> _Job item_:
Please transcribe, word for word, only the lines from the one containing "X19050Y266700D03*" through the last line of the records below, both included, and leave out every picture.
[Provided data Boundary: Start]
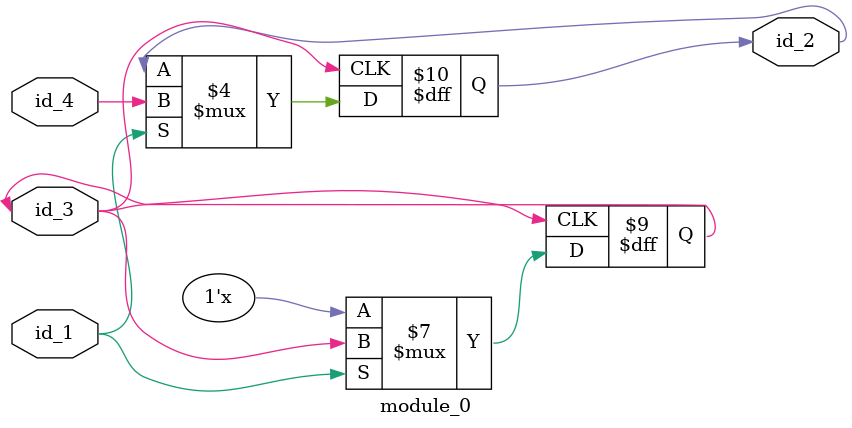
<source format=v>
module module_0 (
    id_1,
    id_2,
    id_3,
    id_4
);
  input id_4;
  input id_3;
  output id_2;
  input id_1;
  always @(negedge !{1{id_3}}) begin
    if (id_1) id_2[1'b0] <= id_4;
    else id_3 <= id_3[1];
  end
endmodule

</source>
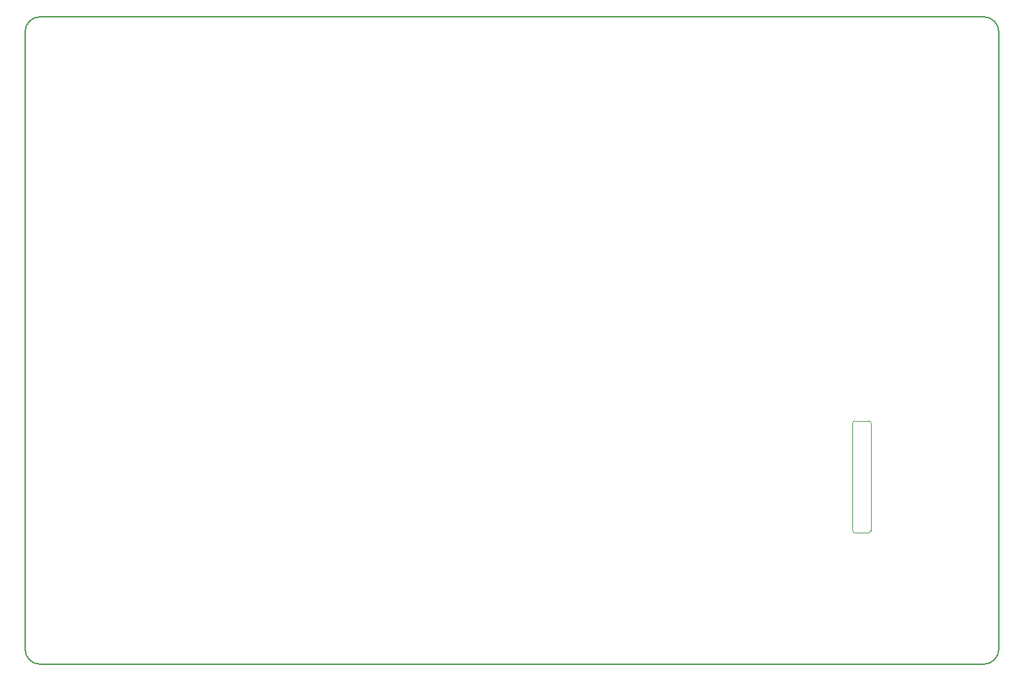
<source format=gbr>
%TF.GenerationSoftware,KiCad,Pcbnew,6.0.2+dfsg-1*%
%TF.CreationDate,2023-06-27T17:47:54-07:00*%
%TF.ProjectId,swirlComplete,73776972-6c43-46f6-9d70-6c6574652e6b,v1.0.0*%
%TF.SameCoordinates,Original*%
%TF.FileFunction,Profile,NP*%
%FSLAX46Y46*%
G04 Gerber Fmt 4.6, Leading zero omitted, Abs format (unit mm)*
G04 Created by KiCad (PCBNEW 6.0.2+dfsg-1) date 2023-06-27 17:47:54*
%MOMM*%
%LPD*%
G01*
G04 APERTURE LIST*
%TA.AperFunction,Profile*%
%ADD10C,0.150000*%
%TD*%
%TA.AperFunction,Profile*%
%ADD11C,0.050000*%
%TD*%
G04 APERTURE END LIST*
D10*
X118900000Y74500000D02*
G75*
G03*
X116900000Y76500000I-1999999J1D01*
G01*
X-6900000Y76500000D02*
G75*
G03*
X-8900000Y74500000I-1J-1999999D01*
G01*
X116900000Y76500000D02*
X-6900000Y76500000D01*
X118900000Y-6500000D02*
X118900000Y74500000D01*
X-6900000Y-8500000D02*
X116900000Y-8500000D01*
X-8900000Y-6500000D02*
G75*
G03*
X-6900000Y-8500000I1999999J-1D01*
G01*
X116900000Y-8500000D02*
G75*
G03*
X118900000Y-6500000I1J1999999D01*
G01*
X-8900000Y74500000D02*
X-8900000Y-6500000D01*
D11*
%TO.C,EN1*%
X99700000Y23148000D02*
X99700000Y9052000D01*
X101800000Y8752000D02*
X100000000Y8752000D01*
X102100000Y9048000D02*
X102100000Y23148000D01*
X101800000Y23448000D02*
X100000000Y23448000D01*
X100000000Y23448000D02*
G75*
G03*
X99700000Y23148000I0J-300000D01*
G01*
X101800000Y8752000D02*
G75*
G03*
X102100000Y9052000I0J300000D01*
G01*
X102100000Y23148000D02*
G75*
G03*
X101800000Y23448000I-300000J0D01*
G01*
X99700000Y9052000D02*
G75*
G03*
X100000000Y8752000I300000J0D01*
G01*
%TD*%
M02*

</source>
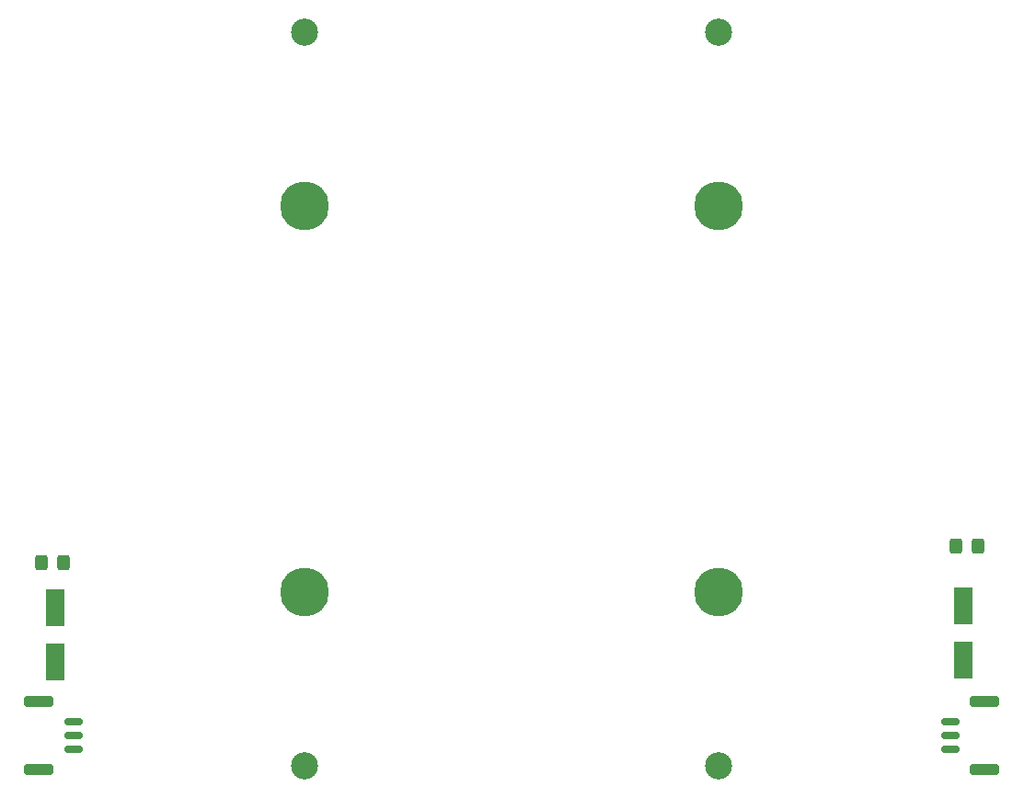
<source format=gbr>
%TF.GenerationSoftware,KiCad,Pcbnew,6.0.4-6f826c9f35~116~ubuntu20.04.1*%
%TF.CreationDate,2022-07-18T09:08:53+00:00*%
%TF.ProjectId,UST2BATTD01A,55535432-4241-4545-9444-3031412e6b69,rev?*%
%TF.SameCoordinates,PX463f660PY87a6900*%
%TF.FileFunction,Copper,L2,Bot*%
%TF.FilePolarity,Positive*%
%FSLAX46Y46*%
G04 Gerber Fmt 4.6, Leading zero omitted, Abs format (unit mm)*
G04 Created by KiCad (PCBNEW 6.0.4-6f826c9f35~116~ubuntu20.04.1) date 2022-07-18 09:08:53*
%MOMM*%
%LPD*%
G01*
G04 APERTURE LIST*
G04 Aperture macros list*
%AMRoundRect*
0 Rectangle with rounded corners*
0 $1 Rounding radius*
0 $2 $3 $4 $5 $6 $7 $8 $9 X,Y pos of 4 corners*
0 Add a 4 corners polygon primitive as box body*
4,1,4,$2,$3,$4,$5,$6,$7,$8,$9,$2,$3,0*
0 Add four circle primitives for the rounded corners*
1,1,$1+$1,$2,$3*
1,1,$1+$1,$4,$5*
1,1,$1+$1,$6,$7*
1,1,$1+$1,$8,$9*
0 Add four rect primitives between the rounded corners*
20,1,$1+$1,$2,$3,$4,$5,0*
20,1,$1+$1,$4,$5,$6,$7,0*
20,1,$1+$1,$6,$7,$8,$9,0*
20,1,$1+$1,$8,$9,$2,$3,0*%
G04 Aperture macros list end*
%TA.AperFunction,WasherPad*%
%ADD10C,4.500000*%
%TD*%
%TA.AperFunction,ComponentPad*%
%ADD11C,2.500000*%
%TD*%
%TA.AperFunction,SMDPad,CuDef*%
%ADD12R,1.800000X3.500000*%
%TD*%
%TA.AperFunction,SMDPad,CuDef*%
%ADD13RoundRect,0.250000X-0.325000X-0.450000X0.325000X-0.450000X0.325000X0.450000X-0.325000X0.450000X0*%
%TD*%
%TA.AperFunction,SMDPad,CuDef*%
%ADD14RoundRect,0.150000X0.700000X-0.150000X0.700000X0.150000X-0.700000X0.150000X-0.700000X-0.150000X0*%
%TD*%
%TA.AperFunction,SMDPad,CuDef*%
%ADD15RoundRect,0.250000X1.100000X-0.250000X1.100000X0.250000X-1.100000X0.250000X-1.100000X-0.250000X0*%
%TD*%
%TA.AperFunction,SMDPad,CuDef*%
%ADD16RoundRect,0.150000X-0.700000X0.150000X-0.700000X-0.150000X0.700000X-0.150000X0.700000X0.150000X0*%
%TD*%
%TA.AperFunction,SMDPad,CuDef*%
%ADD17RoundRect,0.250000X-1.100000X0.250000X-1.100000X-0.250000X1.100000X-0.250000X1.100000X0.250000X0*%
%TD*%
G04 APERTURE END LIST*
D10*
%TO.P,BT1,*%
%TO.N,*%
X26670000Y18200000D03*
X26670000Y53800000D03*
D11*
%TO.P,BT1,1,+*%
%TO.N,Net-(F1-Pad2)*%
X26670000Y2250000D03*
%TO.P,BT1,2,-*%
%TO.N,GND*%
X26670000Y69750000D03*
%TD*%
D10*
%TO.P,BT2,*%
%TO.N,*%
X64770000Y53800000D03*
X64770000Y18200000D03*
D11*
%TO.P,BT2,1,+*%
%TO.N,Net-(F2-Pad2)*%
X64770000Y2250000D03*
%TO.P,BT2,2,-*%
%TO.N,GND*%
X64770000Y69750000D03*
%TD*%
D12*
%TO.P,D4,1,K*%
%TO.N,Net-(D1-Pad1)*%
X3683000Y11811000D03*
%TO.P,D4,2,A*%
%TO.N,Net-(D4-Pad2)*%
X3683000Y16811000D03*
%TD*%
D13*
%TO.P,F3,1*%
%TO.N,Net-(D3-Pad2)*%
X2404000Y20955000D03*
%TO.P,F3,2*%
%TO.N,Net-(F1-Pad2)*%
X4454000Y20955000D03*
%TD*%
D14*
%TO.P,J4,1*%
%TO.N,GND*%
X5406000Y3750000D03*
%TO.P,J4,2*%
%TO.N,Net-(D1-Pad1)*%
X5406000Y5000000D03*
%TO.P,J4,3*%
%TO.N,GND*%
X5406000Y6250000D03*
D15*
%TO.P,J4,MP*%
X2206000Y8100000D03*
X2206000Y1900000D03*
%TD*%
D12*
%TO.P,D3,1,K*%
%TO.N,Net-(D1-Pad1)*%
X87249000Y11978000D03*
%TO.P,D3,2,A*%
%TO.N,Net-(D3-Pad2)*%
X87249000Y16978000D03*
%TD*%
D16*
%TO.P,J3,1*%
%TO.N,GND*%
X86034000Y6250000D03*
%TO.P,J3,2*%
%TO.N,Net-(D1-Pad1)*%
X86034000Y5000000D03*
%TO.P,J3,3*%
%TO.N,GND*%
X86034000Y3750000D03*
D17*
%TO.P,J3,MP*%
X89234000Y8100000D03*
X89234000Y1900000D03*
%TD*%
D13*
%TO.P,F4,1*%
%TO.N,Net-(D4-Pad2)*%
X86605000Y22479000D03*
%TO.P,F4,2*%
%TO.N,Net-(F2-Pad2)*%
X88655000Y22479000D03*
%TD*%
M02*

</source>
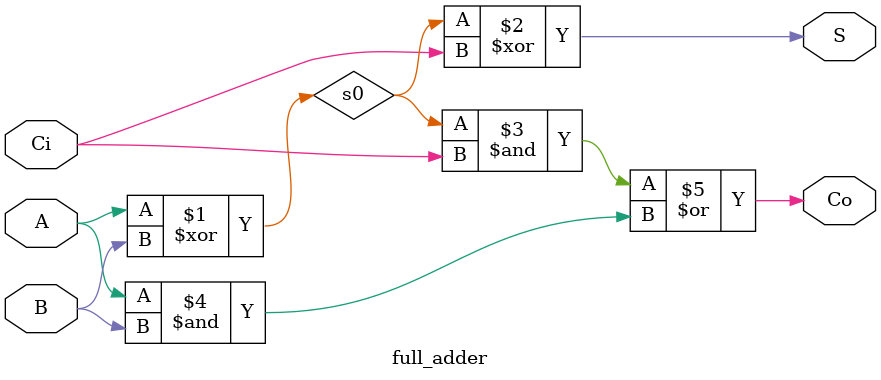
<source format=v>
/*
 * Generated by Digital. Don't modify this file!
 * Any changes will be lost if this file is regenerated.
 */

module full_adder (
  input A,
  input B,
  input Ci,
  output S,
  output Co
);
  wire s0;
  assign s0 = (A ^ B);
  assign S = (s0 ^ Ci);
  assign Co = ((s0 & Ci) | (A & B));
endmodule

</source>
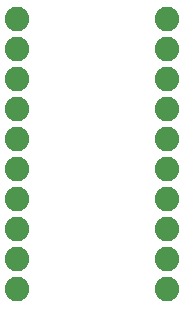
<source format=gbr>
G04 EAGLE Gerber RS-274X export*
G75*
%MOMM*%
%FSLAX34Y34*%
%LPD*%
%INSoldermask Bottom*%
%IPPOS*%
%AMOC8*
5,1,8,0,0,1.08239X$1,22.5*%
G01*
%ADD10C,2.082800*%


D10*
X146050Y266700D03*
X146050Y241300D03*
X146050Y215900D03*
X146050Y190500D03*
X146050Y165100D03*
X146050Y139700D03*
X146050Y114300D03*
X146050Y88900D03*
X146050Y63500D03*
X146050Y38100D03*
X19050Y38100D03*
X19050Y63500D03*
X19050Y88900D03*
X19050Y114300D03*
X19050Y139700D03*
X19050Y165100D03*
X19050Y190500D03*
X19050Y215900D03*
X19050Y241300D03*
X19050Y266700D03*
M02*

</source>
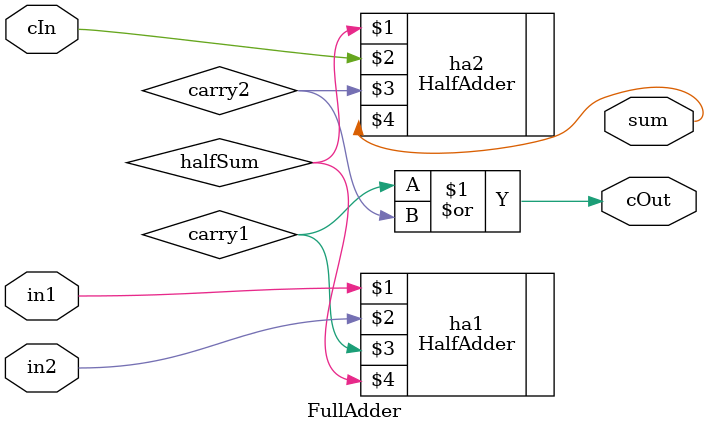
<source format=v>
module FullAdder(
	input in1, 
	input in2, 
	input cIn, 
	output cOut, 
	output sum);
	
	wire halfSum, carry1, carry2;
	
	HalfAdder ha1(in1, in2, carry1, halfSum);
	HalfAdder ha2(halfSum, cIn, carry2, sum);
	
	//assign cOut = carry1 | carry2;
	or(cOut, carry1, carry2);


endmodule
</source>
[Provided data Boundary: End]
> _Exercise output_:
X19050Y266700D03*
M02*

</source>
<source format=v>
module FullAdder(
	input in1, 
	input in2, 
	input cIn, 
	output cOut, 
	output sum);
	
	wire halfSum, carry1, carry2;
	
	HalfAdder ha1(in1, in2, carry1, halfSum);
	HalfAdder ha2(halfSum, cIn, carry2, sum);
	
	//assign cOut = carry1 | carry2;
	or(cOut, carry1, carry2);


endmodule
</source>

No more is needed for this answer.